Sara also then spent a few minutes at the beginning of the service this week to walk us through a brief tutorial on using the church website (which, for those of you who don’t already know, is at www.firstcovenant.net).  She highlighted not only the warmth and inviting layout of the site, but also how easily it can be used by our FCCers and visitors to keep up on things going on around here.  There’s a link to the monthly newsletters, as well as a link to our Facebook page.  You can also find copies of the weekly sermons online, as well as the notes from our ongoing Church History class (for you gluttons for punishment / history buffs).  But one of the quietly most important things that Sara pointed out was the page that invites new people to join us, and tells them what to expect when they visit.  Simply pointing that page out to people takes a lot of the pressure and stress out of the awkwardness of their first visit -- as well as giving you a talking point when sharing.  Please check out our church site sometime for yourself.

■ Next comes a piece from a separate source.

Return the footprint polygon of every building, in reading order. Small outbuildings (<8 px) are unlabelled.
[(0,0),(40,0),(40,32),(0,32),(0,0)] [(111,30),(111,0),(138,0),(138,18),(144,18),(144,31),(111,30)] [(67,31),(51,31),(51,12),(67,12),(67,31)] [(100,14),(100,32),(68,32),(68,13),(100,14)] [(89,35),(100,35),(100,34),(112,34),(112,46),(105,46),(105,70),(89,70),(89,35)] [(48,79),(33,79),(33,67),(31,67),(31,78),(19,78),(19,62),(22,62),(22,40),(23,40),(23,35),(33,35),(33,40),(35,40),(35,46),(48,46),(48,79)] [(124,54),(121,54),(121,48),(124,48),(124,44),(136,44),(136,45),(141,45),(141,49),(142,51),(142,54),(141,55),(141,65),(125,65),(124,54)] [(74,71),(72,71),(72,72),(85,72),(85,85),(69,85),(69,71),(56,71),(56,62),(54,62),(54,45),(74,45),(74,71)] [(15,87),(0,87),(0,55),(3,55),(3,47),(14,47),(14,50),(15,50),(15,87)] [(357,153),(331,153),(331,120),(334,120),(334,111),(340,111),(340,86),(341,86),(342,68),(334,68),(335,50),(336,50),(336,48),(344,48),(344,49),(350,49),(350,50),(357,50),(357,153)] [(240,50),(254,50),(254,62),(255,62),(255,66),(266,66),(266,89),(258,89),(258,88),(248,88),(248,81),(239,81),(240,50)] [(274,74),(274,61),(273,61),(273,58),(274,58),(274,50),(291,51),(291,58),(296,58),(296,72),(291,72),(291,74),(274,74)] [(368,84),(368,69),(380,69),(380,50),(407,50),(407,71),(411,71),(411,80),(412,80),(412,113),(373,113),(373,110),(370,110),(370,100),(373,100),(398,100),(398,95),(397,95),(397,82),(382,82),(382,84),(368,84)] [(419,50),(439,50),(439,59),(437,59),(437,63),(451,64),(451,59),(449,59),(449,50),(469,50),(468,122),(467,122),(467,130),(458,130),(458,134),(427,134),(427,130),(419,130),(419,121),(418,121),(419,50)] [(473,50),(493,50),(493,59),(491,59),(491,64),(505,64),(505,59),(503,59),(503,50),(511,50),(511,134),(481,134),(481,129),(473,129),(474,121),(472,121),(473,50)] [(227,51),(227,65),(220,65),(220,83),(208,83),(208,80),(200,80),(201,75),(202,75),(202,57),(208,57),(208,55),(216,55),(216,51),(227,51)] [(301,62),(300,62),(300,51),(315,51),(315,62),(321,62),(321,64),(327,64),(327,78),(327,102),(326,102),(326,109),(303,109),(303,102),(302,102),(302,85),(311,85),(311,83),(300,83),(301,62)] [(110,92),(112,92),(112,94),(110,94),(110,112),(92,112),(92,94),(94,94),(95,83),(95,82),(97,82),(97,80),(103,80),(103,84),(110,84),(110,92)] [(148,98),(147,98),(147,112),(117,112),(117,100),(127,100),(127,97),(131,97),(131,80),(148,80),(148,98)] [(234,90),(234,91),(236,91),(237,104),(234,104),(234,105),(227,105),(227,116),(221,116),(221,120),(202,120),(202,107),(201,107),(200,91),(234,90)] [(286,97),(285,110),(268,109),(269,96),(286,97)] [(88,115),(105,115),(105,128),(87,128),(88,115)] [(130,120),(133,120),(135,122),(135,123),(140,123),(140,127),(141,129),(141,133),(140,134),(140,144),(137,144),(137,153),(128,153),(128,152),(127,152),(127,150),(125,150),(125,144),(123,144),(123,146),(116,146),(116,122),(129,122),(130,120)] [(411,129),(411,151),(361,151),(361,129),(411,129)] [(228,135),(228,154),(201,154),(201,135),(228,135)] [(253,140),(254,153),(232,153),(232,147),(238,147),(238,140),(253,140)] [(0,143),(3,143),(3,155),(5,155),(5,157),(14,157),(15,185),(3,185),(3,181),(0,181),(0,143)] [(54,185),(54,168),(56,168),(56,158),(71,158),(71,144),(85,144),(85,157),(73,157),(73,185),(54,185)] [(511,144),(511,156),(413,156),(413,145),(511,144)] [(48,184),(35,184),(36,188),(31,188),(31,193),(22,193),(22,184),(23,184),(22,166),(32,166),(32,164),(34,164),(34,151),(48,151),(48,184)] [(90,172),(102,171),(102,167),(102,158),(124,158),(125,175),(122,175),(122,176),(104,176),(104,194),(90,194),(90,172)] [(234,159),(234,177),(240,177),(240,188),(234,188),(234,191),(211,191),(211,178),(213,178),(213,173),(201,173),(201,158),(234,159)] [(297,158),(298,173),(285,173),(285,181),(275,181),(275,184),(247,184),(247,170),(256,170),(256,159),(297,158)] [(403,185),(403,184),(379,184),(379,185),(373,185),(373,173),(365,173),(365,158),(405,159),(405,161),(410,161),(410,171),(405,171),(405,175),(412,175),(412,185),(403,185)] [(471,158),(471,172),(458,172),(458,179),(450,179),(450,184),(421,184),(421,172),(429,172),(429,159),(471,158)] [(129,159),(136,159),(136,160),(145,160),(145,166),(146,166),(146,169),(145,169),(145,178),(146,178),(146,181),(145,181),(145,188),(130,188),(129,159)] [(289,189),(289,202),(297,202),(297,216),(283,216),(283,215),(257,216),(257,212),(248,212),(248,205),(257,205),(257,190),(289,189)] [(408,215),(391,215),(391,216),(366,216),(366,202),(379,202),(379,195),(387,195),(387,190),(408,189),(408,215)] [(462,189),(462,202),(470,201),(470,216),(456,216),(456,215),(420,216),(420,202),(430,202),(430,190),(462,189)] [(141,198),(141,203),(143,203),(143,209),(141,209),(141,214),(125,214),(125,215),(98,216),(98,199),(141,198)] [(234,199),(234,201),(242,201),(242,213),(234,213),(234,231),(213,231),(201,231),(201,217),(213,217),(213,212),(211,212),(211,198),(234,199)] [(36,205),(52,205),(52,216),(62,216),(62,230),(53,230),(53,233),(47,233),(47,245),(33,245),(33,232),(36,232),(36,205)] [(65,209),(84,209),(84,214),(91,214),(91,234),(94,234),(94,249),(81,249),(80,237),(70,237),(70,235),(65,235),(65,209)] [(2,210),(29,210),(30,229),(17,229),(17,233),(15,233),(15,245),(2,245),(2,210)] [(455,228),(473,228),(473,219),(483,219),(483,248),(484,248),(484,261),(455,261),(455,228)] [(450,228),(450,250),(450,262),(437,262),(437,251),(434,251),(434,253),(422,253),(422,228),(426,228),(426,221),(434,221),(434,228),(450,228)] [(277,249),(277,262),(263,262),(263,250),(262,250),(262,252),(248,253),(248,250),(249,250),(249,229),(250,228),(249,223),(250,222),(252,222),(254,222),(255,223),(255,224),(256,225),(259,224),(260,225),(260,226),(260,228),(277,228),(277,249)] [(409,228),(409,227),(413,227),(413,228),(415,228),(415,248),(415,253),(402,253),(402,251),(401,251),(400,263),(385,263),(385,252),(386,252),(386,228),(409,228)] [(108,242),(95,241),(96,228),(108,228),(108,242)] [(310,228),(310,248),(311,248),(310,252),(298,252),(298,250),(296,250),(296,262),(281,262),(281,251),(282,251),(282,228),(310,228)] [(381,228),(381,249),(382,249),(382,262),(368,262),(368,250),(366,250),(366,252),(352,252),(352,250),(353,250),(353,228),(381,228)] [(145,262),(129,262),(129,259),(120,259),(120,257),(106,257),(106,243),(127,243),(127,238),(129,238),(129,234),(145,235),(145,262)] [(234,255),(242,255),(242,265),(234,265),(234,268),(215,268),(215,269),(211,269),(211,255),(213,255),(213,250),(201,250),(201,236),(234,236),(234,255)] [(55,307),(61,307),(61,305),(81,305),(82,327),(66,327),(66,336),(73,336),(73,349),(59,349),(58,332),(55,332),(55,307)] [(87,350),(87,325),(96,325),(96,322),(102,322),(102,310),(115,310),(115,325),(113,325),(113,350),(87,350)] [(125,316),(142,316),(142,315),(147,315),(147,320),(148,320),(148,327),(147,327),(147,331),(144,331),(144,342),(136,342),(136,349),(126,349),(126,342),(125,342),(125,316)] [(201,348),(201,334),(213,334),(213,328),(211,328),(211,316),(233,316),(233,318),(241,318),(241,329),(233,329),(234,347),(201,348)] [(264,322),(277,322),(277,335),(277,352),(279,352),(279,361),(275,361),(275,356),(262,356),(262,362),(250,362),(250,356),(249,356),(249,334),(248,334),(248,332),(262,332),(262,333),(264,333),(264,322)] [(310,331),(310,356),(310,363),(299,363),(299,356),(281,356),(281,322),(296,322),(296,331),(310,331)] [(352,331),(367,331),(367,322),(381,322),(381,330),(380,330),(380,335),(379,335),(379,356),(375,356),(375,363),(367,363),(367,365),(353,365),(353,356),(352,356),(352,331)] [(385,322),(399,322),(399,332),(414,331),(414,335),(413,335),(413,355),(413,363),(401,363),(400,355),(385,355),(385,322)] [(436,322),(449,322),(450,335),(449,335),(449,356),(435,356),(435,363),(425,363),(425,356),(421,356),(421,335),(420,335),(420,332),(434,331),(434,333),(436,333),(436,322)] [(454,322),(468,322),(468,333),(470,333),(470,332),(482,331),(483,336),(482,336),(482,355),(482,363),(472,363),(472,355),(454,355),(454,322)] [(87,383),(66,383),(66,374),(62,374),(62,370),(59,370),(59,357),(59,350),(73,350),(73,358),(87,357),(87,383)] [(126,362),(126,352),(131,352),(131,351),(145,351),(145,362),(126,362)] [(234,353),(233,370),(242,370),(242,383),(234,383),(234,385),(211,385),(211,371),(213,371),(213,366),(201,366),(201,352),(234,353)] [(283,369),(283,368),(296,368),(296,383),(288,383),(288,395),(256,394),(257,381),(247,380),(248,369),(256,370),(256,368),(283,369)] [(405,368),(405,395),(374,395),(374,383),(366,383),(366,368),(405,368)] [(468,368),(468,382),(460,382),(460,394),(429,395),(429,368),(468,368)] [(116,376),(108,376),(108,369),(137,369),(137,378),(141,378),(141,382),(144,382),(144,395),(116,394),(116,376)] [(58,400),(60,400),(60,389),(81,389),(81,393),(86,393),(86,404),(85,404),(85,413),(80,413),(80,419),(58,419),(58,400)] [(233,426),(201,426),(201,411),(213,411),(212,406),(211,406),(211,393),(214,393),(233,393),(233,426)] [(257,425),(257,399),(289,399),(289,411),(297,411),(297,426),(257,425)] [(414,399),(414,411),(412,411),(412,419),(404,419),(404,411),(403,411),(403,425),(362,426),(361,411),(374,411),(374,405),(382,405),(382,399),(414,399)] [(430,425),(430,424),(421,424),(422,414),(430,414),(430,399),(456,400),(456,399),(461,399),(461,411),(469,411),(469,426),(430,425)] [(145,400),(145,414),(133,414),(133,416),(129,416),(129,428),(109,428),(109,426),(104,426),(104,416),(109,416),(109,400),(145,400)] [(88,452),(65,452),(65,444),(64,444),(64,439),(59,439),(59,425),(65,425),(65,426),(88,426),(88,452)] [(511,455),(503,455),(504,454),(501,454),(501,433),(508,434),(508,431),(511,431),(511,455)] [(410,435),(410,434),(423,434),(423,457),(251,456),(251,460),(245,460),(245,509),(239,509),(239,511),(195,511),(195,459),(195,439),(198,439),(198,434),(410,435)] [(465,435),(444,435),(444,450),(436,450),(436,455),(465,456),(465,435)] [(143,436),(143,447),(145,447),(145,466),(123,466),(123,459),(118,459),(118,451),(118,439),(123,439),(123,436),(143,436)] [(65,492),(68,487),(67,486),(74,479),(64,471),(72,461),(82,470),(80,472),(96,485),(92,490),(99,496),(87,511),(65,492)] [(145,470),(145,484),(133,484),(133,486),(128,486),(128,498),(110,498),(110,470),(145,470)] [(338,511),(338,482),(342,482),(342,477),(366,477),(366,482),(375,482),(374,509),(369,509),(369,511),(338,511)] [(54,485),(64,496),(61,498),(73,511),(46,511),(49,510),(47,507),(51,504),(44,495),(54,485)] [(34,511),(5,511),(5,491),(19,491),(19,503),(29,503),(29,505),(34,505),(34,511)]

In our message this week, we continued looking at Paul’s letter to the church in Rome -- specifically, answering the question that we ended last week’s message with:  “If we have been forgiven and freed from sin by Christ, then why do we keep on sinning?” (we spent a chunk of time on that in the message, so please forgive what’s going to have to be an unfortunately abbreviated answer to such a big and important question here in this Update).

In chapter 7, Paul reiterates the argument that he began in the previous chapter that, when you become a Christian, you don’t just have a tweaked version of your old life -- you died, and then were reborn into a new life.  Thus, just like physical death releases people from legal commitments under the physical law, so our spiritual death releases us from legal commitments under the spiritual Law.  Oh, the commandments are still just as good, just as God-honoring, etc., as they were before, but we’re no longer judged by how well we follow them (or, in point of fact, don’t follow them).  Sin tries to get us to believe the same, two-sided lie that we either still have to try to impress God by the hoops we jump through, or that we no longer should feel the need to ever jump through a hoop -- when the fact is, we’re now freed to choose for ourselves to do good, and to do so simply to honor God or escape wrath.

So why do we still sin?  Because we’re used to it.  Because it’s a habit, a rut that we too easily slide back into.  Because our skewed thinking leads to skewed behaviors, and sin tries to convince us that we have no other choice.

We still fall into sin for all sorts of reasons -- none of them good.  It’s like we’ve chained our dead lives back to ourselves and dragged them along with us into our lives.  But if you’ve let Jesus Christ’s blood wash you clean, then He has forgiven every sin that you’ve ever done, and every sin that you’ll ever do -- so let that corpse of your sin go, and it’ll spring right back to the cross, where it belongs. 

Stop and think about what to let go of today.  And then do that again every day, because we’re tempted to pick up that corpse of sin and put flesh back on its bones every day that we’re alive.

But every day that we’re alive is another day to remember God’s grace, and to live it out afresh and anew. 

This is the day that the Lord has made -- decide to rejoice, and be glad in it!